ADMINISTRATIVO. EXECUÇÃO FISCAL. RECEITA PATRIMONIAL. DECADÊNCIA E PRESCRIÇÃO. 1. A relação de direito material que dá origem à Compensação Financeira pela Exploração de Recursos Minerais - CFEM é regida pelo Direito Administrativo, tornando inaplicável as disposições de que trata o Código Civil, configurando os valores recolhidos a tal título em receita patrimonial. 2. O art. 47 da Lei n. 9.636/98 instituiu a prescrição quinquenal para a cobrança de receitas patrimoniais. A Lei n. 9.821/99, que passou a vigorar a partir do dia 24 de agosto de 1999, estabeleceu em cinco anos o prazo decadencial para a constituição do crédito, mediante lançamento, mantendo-se o prazo prescricional quinquenal para a sua exigência. Com o advento da Lei 10.852/2004, publicada em 30 de março de 2004, houve nova alteração do art. 47 da Lei 9.636/98, para estender o prazo decadencial de cinco para dez anos, mantido o lapso prescricional de cinco anos, a ser contado do lançamento. 3. No caso dos autos, as cobranças referem-se às competências de 1991 a 2006, cujo lançamento ocorreu em maio de 2007. 4. Os valores posteriores a agosto de 1999, quando entrou em vigor a Lei n. 9.821/99, legitimou à autarquia o lançamento no prazo de 5 anos, posteriormente alterado para 10 anos, de modo que poderiam ser constituídos até 2009. Tendo os créditos sido lançados em 2007, não há decadência a ser declarada, mantendo-se hígida a sua cobrança. 5. Exegese firmada no julgamento do REsp 1133696/PE, Rel. Min.

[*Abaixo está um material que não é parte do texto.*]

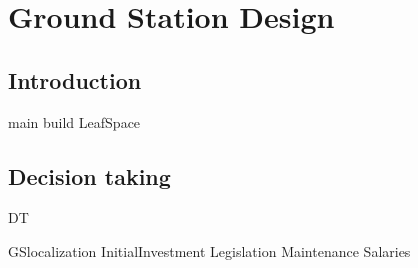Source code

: \chapter{Ground Station Design}
\section{Introduction}
{main}
{build}
{LeafSpace}
\section{Decision taking}
{DT}

{GSlocalization}
{InitialInvestment}
{Legislation}
{Maintenance}
{Salaries}
%
%
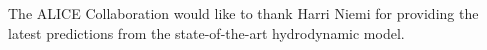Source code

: The ALICE Collaboration would like to thank Harri Niemi for providing the latest predictions from the state-of-the-art hydrodynamic model.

Luiz Fux, submetido ao rito dos recursos repetitivos (art. 543-C do CPC), que embora trate de taxa de ocupação de terreno de marinha, deixa expressamente consignado sua aplicação às receitas patrimoniais. Recurso especial provido em parte. (REsp n. 1.410.507/CE, relator Ministro Humberto Martins, Segunda Turma, julgado em 23/10/2014, DJe de 30/10/2014.)